Neorhyssemus intrinsecus

Scientific classification
- Kingdom: Animalia
- Phylum: Arthropoda
- Clade: Pancrustacea
- Class: Insecta
- Order: Coleoptera
- Suborder: Polyphaga
- Infraorder: Scarabaeiformia
- Family: Scarabaeidae
- Genus: Neorhyssemus
- Species: N. intrinsecus
- Binomial name: Neorhyssemus intrinsecus (Gordon & Cartwright, 1980)
- Synonyms: Rhyssemus intrinsecus Gordon & Cartwright, 1980;

= Neorhyssemus intrinsecus =

- Genus: Neorhyssemus
- Species: intrinsecus
- Authority: (Gordon & Cartwright, 1980)
- Synonyms: Rhyssemus intrinsecus Gordon & Cartwright, 1980

Species of beetle

Neorhyssemus intrinsecus is a species of beetle of the family Scarabaeidae. It is found in Brazil (Mato Grosso).

== Description ==
Adults reach a length of about 1.7–2 mm.

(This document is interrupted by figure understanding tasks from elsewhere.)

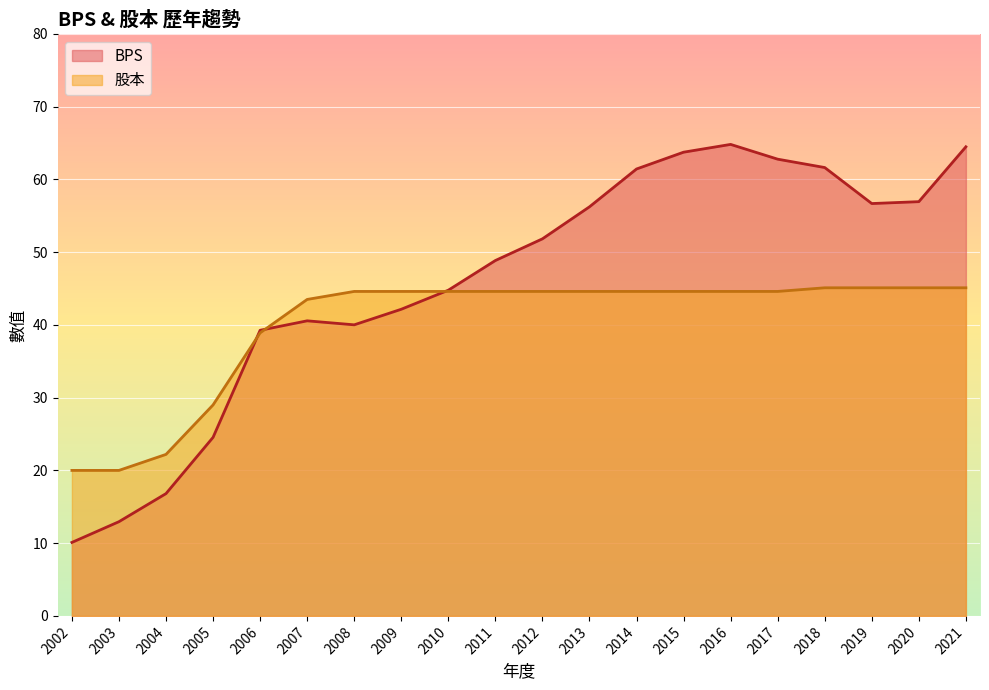

How many lines are shown in the chart?

2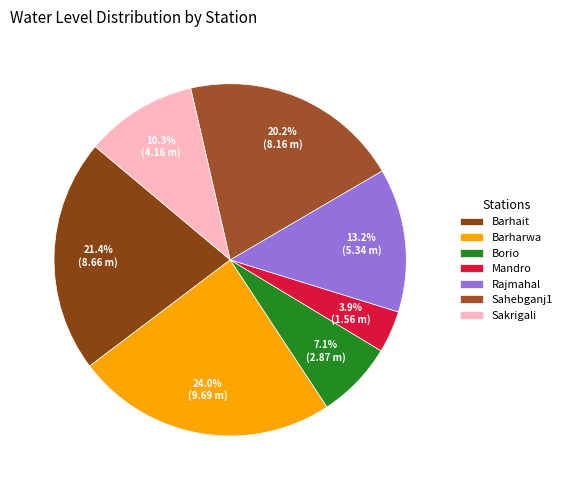

To the nearest percent, what percentage of the pie is Barharwa?

24%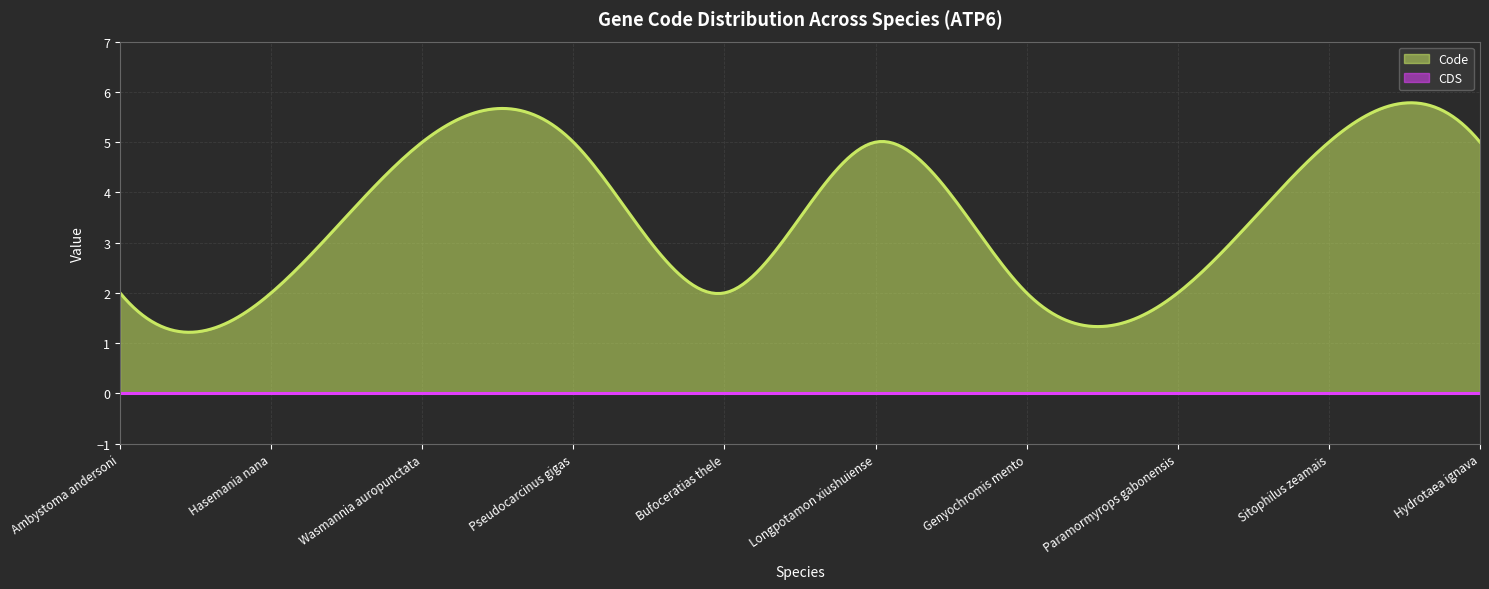

Which series changed the most between Pseudocarcinus gigas and Bufoceratias thele?

Code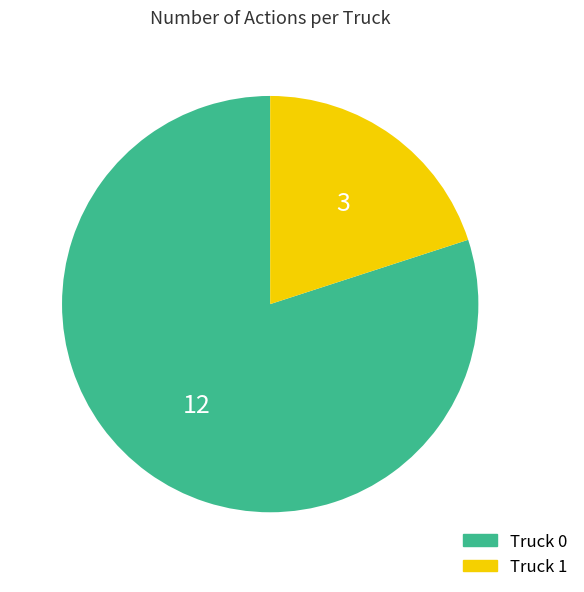

What is the majority slice?

Truck 0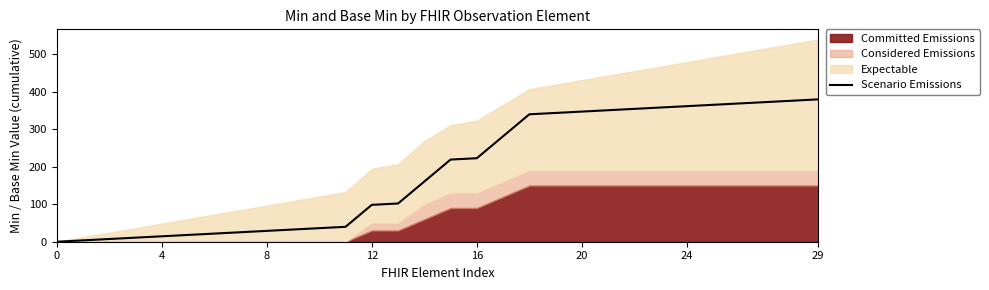

Is it true that Scenario Emissions equals 380.0 at 29?

True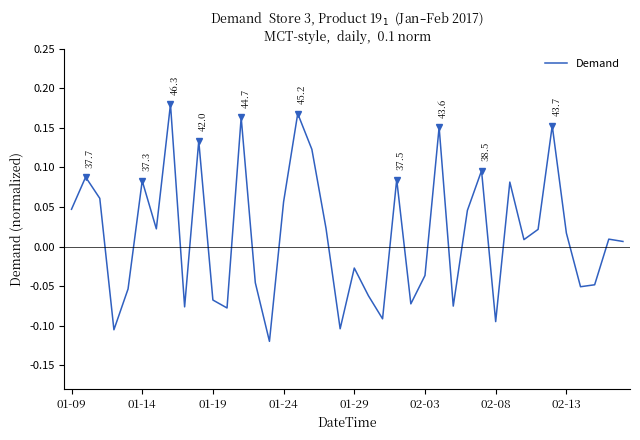

What is the difference between the second highest and minimum values?

0.3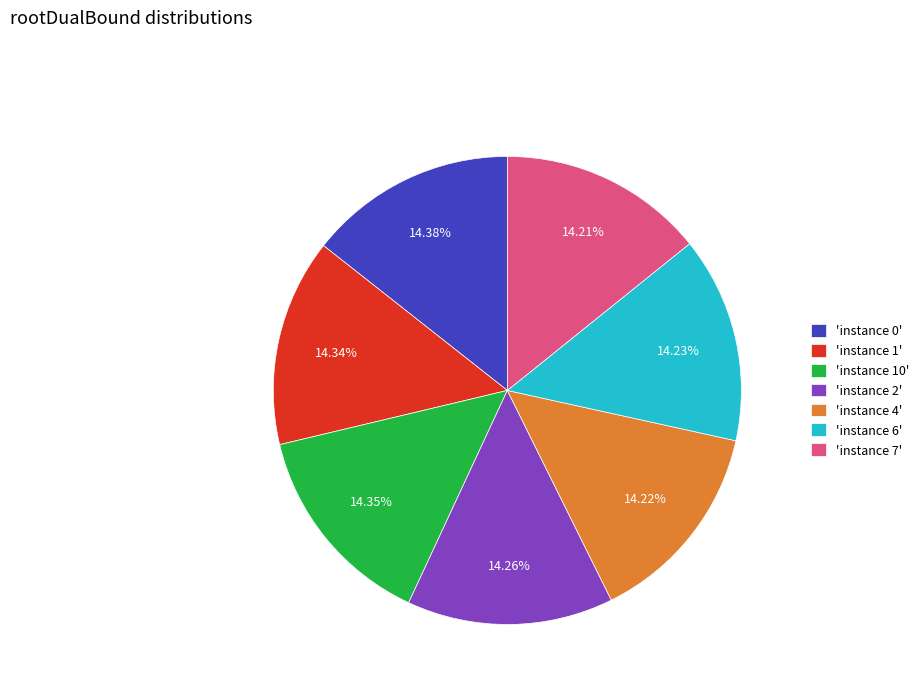

Is there a majority slice in this chart?

No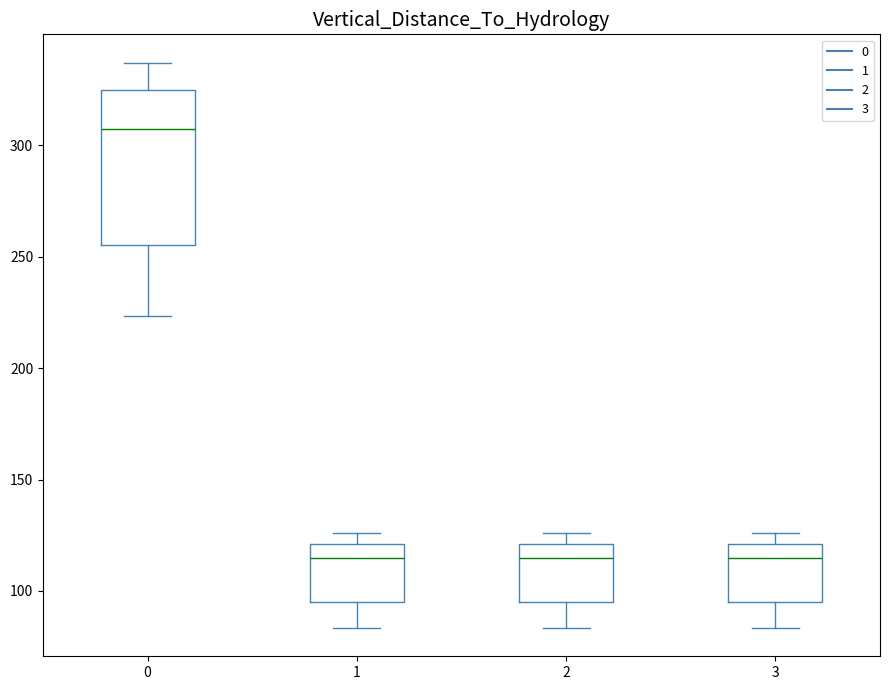

Where is the upper edge of the box at x = 0 on the y-axis? The values are not printed on the chart, so give them approximately, as read against the axis.

325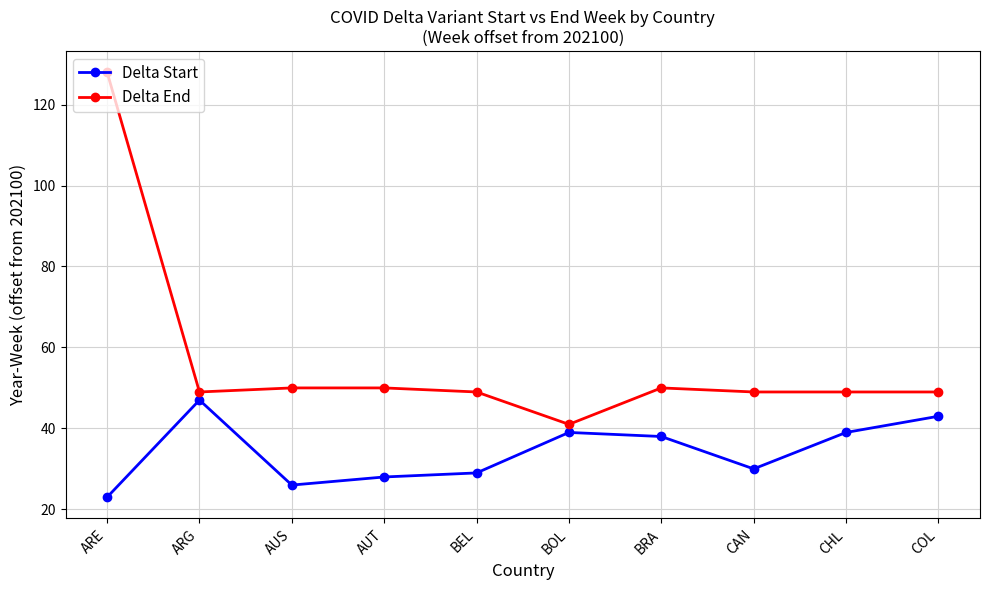

Does the chart display data point markers on the line(s)?

Yes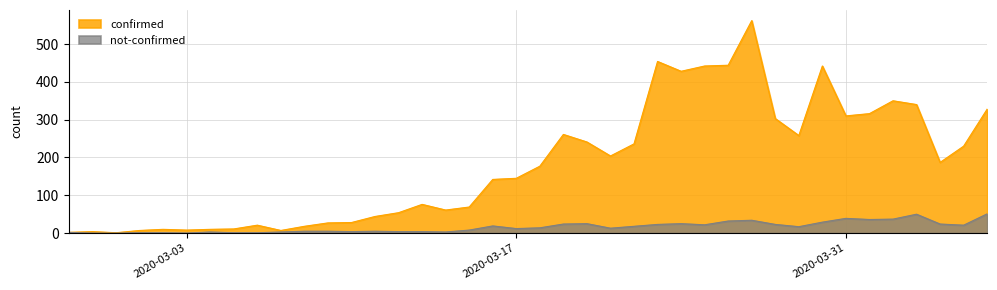

What are all the series names shown in the legend?

confirmed, not-confirmed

The body is somewhat short. The head is tuberculate, with the tubercles sharp and the clypeus is emarginate. The frontoclypeal suture is grooved. The pronotum has four transversal ridges, interrupted medially, with only the first ridge complete. The elytral margin is rounded.